L’opposition renaît en Malaisie

Lors des récentes élections législatives en Malaisie, les partis d’opposition ont obtenu leurs meilleurs résultats depuis l’indépendance de l’ancienne colonie britannique en 1957, réduisant la coalition de la majorité parlementaire à moins du deux-tiers des sièges. Le chemin que suivra le pays après ce renouveau démocratique repose essentiellement sur les épaules d’un seul homme, Anwar Ibrahim, l’ancien vice-Premier ministre, limogé par l’ancien Premier ministre Mahathir Mohamad et ensuite emprisonné.
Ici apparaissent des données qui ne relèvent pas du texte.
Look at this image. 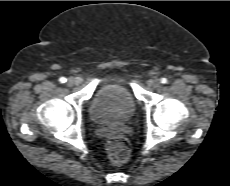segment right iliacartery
<instances>
[{
    "label": "right iliac artery",
    "instance_id": "1",
    "mask_svg": "<svg viewBox=\"0 0 230 186\" xmlns=\"http://www.w3.org/2000/svg\"><path fill=\"white\" fill-rule=\"evenodd\" d=\"M59 81H60L61 83H65V82L67 81V79H66L65 77H61V78L59 79Z\"/></svg>",
    "mask_w": 230,
    "mask_h": 186
}]
</instances>
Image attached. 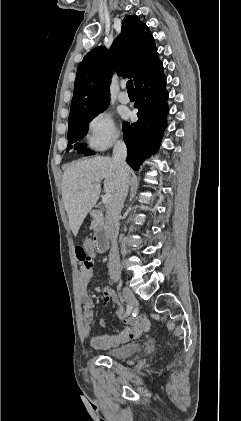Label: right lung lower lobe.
Returning a JSON list of instances; mask_svg holds the SVG:
<instances>
[{"label":"right lung lower lobe","instance_id":"98d812e1","mask_svg":"<svg viewBox=\"0 0 241 421\" xmlns=\"http://www.w3.org/2000/svg\"><path fill=\"white\" fill-rule=\"evenodd\" d=\"M166 78L159 58L143 73L135 83L138 101V121L123 125L127 146V163L138 170L142 162L159 147L166 127L167 105Z\"/></svg>","mask_w":241,"mask_h":421}]
</instances>
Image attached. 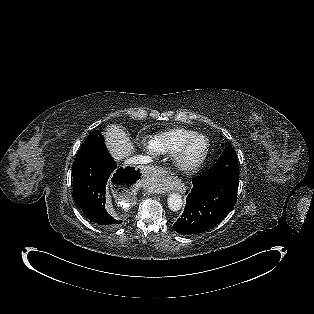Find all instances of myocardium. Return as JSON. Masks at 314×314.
Instances as JSON below:
<instances>
[{
  "instance_id": "1",
  "label": "myocardium",
  "mask_w": 314,
  "mask_h": 314,
  "mask_svg": "<svg viewBox=\"0 0 314 314\" xmlns=\"http://www.w3.org/2000/svg\"><path fill=\"white\" fill-rule=\"evenodd\" d=\"M196 142L202 143V149L193 152V145ZM210 144L208 139L202 134H196L189 138L174 155L175 166L182 171H193L198 169L206 160L209 154Z\"/></svg>"
}]
</instances>
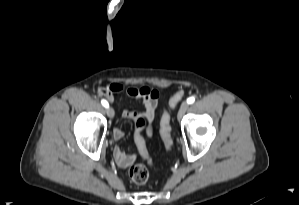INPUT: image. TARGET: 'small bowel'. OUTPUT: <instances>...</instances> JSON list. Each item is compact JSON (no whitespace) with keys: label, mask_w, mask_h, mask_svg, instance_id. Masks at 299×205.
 <instances>
[{"label":"small bowel","mask_w":299,"mask_h":205,"mask_svg":"<svg viewBox=\"0 0 299 205\" xmlns=\"http://www.w3.org/2000/svg\"><path fill=\"white\" fill-rule=\"evenodd\" d=\"M111 94L120 92L123 90V86L119 83H113L110 85ZM126 93L128 96L141 100L143 105V110L141 112L132 111L129 109H126L123 111V117L126 119L135 120L137 117L142 116L145 118L147 124H150L152 120L154 119L157 105H158V99H159V92L156 89H152L149 87H129L126 89ZM110 101L113 100L112 95L109 96ZM151 134V130L148 127L147 129V135L149 136ZM125 132L121 128H116L114 130V138L116 140H120L124 137ZM114 158L118 166L121 168H128L135 162V156L130 153L124 152L120 147H116L114 149Z\"/></svg>","instance_id":"obj_1"}]
</instances>
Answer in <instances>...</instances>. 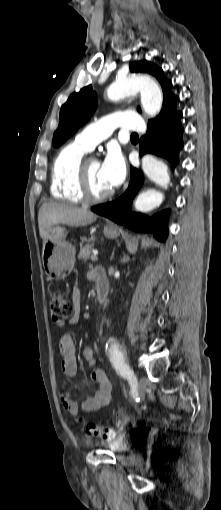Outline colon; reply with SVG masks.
<instances>
[{
  "instance_id": "colon-1",
  "label": "colon",
  "mask_w": 221,
  "mask_h": 510,
  "mask_svg": "<svg viewBox=\"0 0 221 510\" xmlns=\"http://www.w3.org/2000/svg\"><path fill=\"white\" fill-rule=\"evenodd\" d=\"M50 313L51 318L57 325H64V323L72 317L74 313V306L70 299L61 292L54 293L50 298ZM119 416L124 420L127 416L120 412ZM81 421V419H79ZM85 433L90 437L111 438L114 433L109 428H102L92 423L84 425Z\"/></svg>"
}]
</instances>
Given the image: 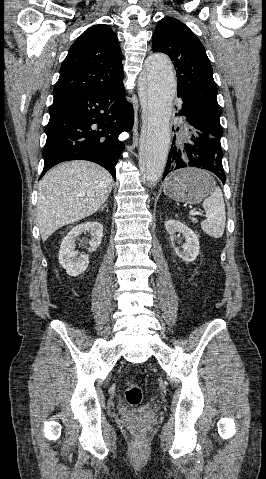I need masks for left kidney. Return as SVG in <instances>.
Wrapping results in <instances>:
<instances>
[{
    "instance_id": "left-kidney-1",
    "label": "left kidney",
    "mask_w": 266,
    "mask_h": 479,
    "mask_svg": "<svg viewBox=\"0 0 266 479\" xmlns=\"http://www.w3.org/2000/svg\"><path fill=\"white\" fill-rule=\"evenodd\" d=\"M165 229L169 233L171 240H173V235L176 232L182 234L185 238V243L182 245L183 252L181 253V257L186 263L195 261L200 249L197 235L185 224L177 220L166 221Z\"/></svg>"
}]
</instances>
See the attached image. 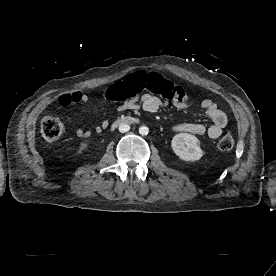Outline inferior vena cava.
I'll list each match as a JSON object with an SVG mask.
<instances>
[{"label": "inferior vena cava", "mask_w": 276, "mask_h": 276, "mask_svg": "<svg viewBox=\"0 0 276 276\" xmlns=\"http://www.w3.org/2000/svg\"><path fill=\"white\" fill-rule=\"evenodd\" d=\"M129 130H130V126L128 124H125V123L120 124L119 131L121 133L128 132Z\"/></svg>", "instance_id": "obj_1"}]
</instances>
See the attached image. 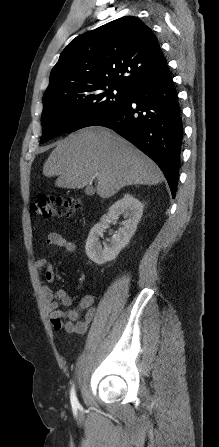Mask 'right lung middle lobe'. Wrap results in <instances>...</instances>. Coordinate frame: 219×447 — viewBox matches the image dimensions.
<instances>
[{
	"label": "right lung middle lobe",
	"instance_id": "obj_1",
	"mask_svg": "<svg viewBox=\"0 0 219 447\" xmlns=\"http://www.w3.org/2000/svg\"><path fill=\"white\" fill-rule=\"evenodd\" d=\"M131 93L121 86L104 85L87 93H54L43 97L41 142L90 126L113 108L127 102Z\"/></svg>",
	"mask_w": 219,
	"mask_h": 447
}]
</instances>
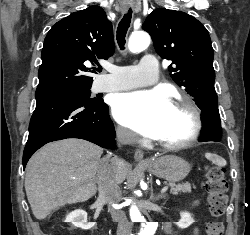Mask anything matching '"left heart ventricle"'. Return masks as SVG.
Segmentation results:
<instances>
[{"instance_id": "left-heart-ventricle-1", "label": "left heart ventricle", "mask_w": 250, "mask_h": 235, "mask_svg": "<svg viewBox=\"0 0 250 235\" xmlns=\"http://www.w3.org/2000/svg\"><path fill=\"white\" fill-rule=\"evenodd\" d=\"M192 126V117L186 110L171 107L154 138L164 142L179 141L189 135Z\"/></svg>"}]
</instances>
L’occasion est enfin donnée à Anwar de présenter un contrepoids crédible à la coalition au pouvoir du Barisan Nasional (BN, Front national), même s’il sait que cette nouvelle conjoncture ne lui donnera pas nécessairement les rênes du gouvernement. Personne ne s’attend vraiment à ce que l’opposition remporte suffisamment de sièges pour former un gouvernement dans un avenir proche. Mais il peut se permettre d’être à nouveau courtisé par son ancien parti, l’organisation nationale pour l’unité malaise (UMNO), la principale composante de la coalition gouvernementale. 

Il semble acquis que l’UMNO ait tenu des discussions avec Anwar avant ces élections. Aujourd’hui plus que jamais, il souhaite qu’Anwar rétablisse sa crédibilité. Et pour devenir Premier ministre, Anwar a besoin de l’UMNO.